# Material provided
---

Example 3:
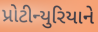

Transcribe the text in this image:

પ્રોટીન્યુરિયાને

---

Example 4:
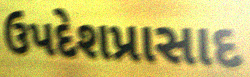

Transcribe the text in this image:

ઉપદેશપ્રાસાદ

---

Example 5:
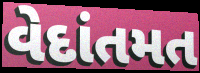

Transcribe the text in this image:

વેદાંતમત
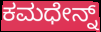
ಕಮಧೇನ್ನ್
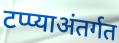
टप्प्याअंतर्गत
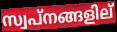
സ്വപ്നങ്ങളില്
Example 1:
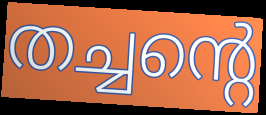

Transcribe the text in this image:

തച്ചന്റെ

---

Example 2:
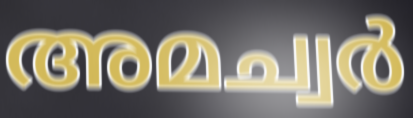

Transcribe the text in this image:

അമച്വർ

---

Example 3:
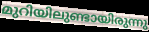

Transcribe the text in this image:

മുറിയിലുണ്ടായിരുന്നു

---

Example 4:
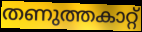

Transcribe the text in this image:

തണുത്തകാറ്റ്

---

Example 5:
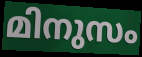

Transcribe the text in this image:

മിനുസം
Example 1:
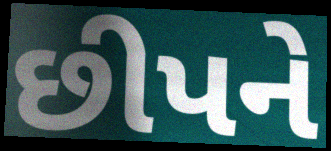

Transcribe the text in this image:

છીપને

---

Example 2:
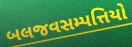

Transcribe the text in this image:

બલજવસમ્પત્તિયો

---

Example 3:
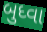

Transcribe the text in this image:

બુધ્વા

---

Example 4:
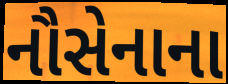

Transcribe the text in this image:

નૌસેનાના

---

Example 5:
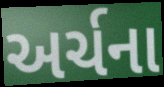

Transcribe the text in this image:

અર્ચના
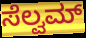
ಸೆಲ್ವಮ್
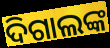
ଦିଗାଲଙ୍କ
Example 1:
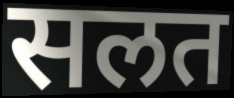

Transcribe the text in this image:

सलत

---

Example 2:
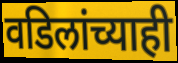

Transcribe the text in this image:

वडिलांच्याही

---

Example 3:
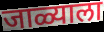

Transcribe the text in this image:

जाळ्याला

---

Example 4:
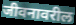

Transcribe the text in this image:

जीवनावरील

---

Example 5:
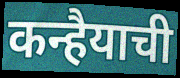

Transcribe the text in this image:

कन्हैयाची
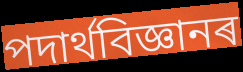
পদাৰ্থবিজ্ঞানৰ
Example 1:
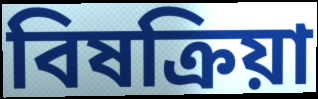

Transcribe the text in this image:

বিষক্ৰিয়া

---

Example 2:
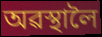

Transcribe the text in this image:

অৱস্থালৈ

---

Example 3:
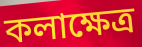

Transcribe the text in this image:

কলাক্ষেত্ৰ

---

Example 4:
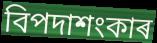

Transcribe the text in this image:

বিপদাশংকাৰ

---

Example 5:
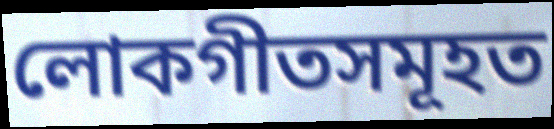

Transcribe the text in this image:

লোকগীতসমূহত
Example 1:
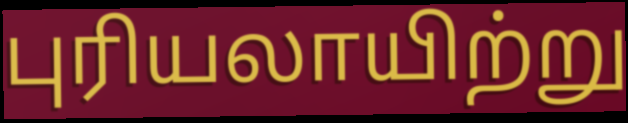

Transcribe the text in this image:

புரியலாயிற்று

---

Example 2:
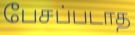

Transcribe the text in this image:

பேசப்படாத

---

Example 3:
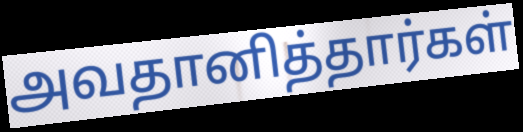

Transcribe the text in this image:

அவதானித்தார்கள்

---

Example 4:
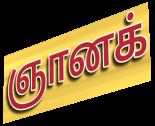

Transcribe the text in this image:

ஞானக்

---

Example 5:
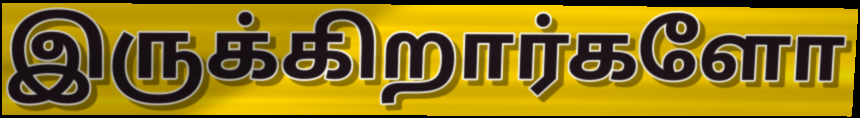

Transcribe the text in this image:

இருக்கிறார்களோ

# Task
Rewrite the entries above, replacing every occurrence of "Transcribe the text in this image" with "Write out the word shown in this picture" and leaving everything else unchanged. Omit the pictures from your version.

# Exercise response
---

Example 3:

Write out the word shown in this picture:

પ્રોટીન્યુરિયાને

---

Example 4:

Write out the word shown in this picture:

ઉપદેશપ્રાસાદ

---

Example 5:

Write out the word shown in this picture:

વેદાંતમત
ಕಮಧೇನ್ನ್
टप्प्याअंतर्गत
സ്വപ്നങ്ങളില്
Example 1:

Write out the word shown in this picture:

തച്ചന്റെ

---

Example 2:

Write out the word shown in this picture:

അമച്വർ

---

Example 3:

Write out the word shown in this picture:

മുറിയിലുണ്ടായിരുന്നു

---

Example 4:

Write out the word shown in this picture:

തണുത്തകാറ്റ്

---

Example 5:

Write out the word shown in this picture:

മിനുസം
Example 1:

Write out the word shown in this picture:

છીપને

---

Example 2:

Write out the word shown in this picture:

બલજવસમ્પત્તિયો

---

Example 3:

Write out the word shown in this picture:

બુધ્વા

---

Example 4:

Write out the word shown in this picture:

નૌસેનાના

---

Example 5:

Write out the word shown in this picture:

અર્ચના
ಸೆಲ್ವಮ್
ଦିଗାଲଙ୍କ
Example 1:

Write out the word shown in this picture:

सलत

---

Example 2:

Write out the word shown in this picture:

वडिलांच्याही

---

Example 3:

Write out the word shown in this picture:

जाळ्याला

---

Example 4:

Write out the word shown in this picture:

जीवनावरील

---

Example 5:

Write out the word shown in this picture:

कन्हैयाची
পদাৰ্থবিজ্ঞানৰ
Example 1:

Write out the word shown in this picture:

বিষক্ৰিয়া

---

Example 2:

Write out the word shown in this picture:

অৱস্থালৈ

---

Example 3:

Write out the word shown in this picture:

কলাক্ষেত্ৰ

---

Example 4:

Write out the word shown in this picture:

বিপদাশংকাৰ

---

Example 5:

Write out the word shown in this picture:

লোকগীতসমূহত
Example 1:

Write out the word shown in this picture:

புரியலாயிற்று

---

Example 2:

Write out the word shown in this picture:

பேசப்படாத

---

Example 3:

Write out the word shown in this picture:

அவதானித்தார்கள்

---

Example 4:

Write out the word shown in this picture:

ஞானக்

---

Example 5:

Write out the word shown in this picture:

இருக்கிறார்களோ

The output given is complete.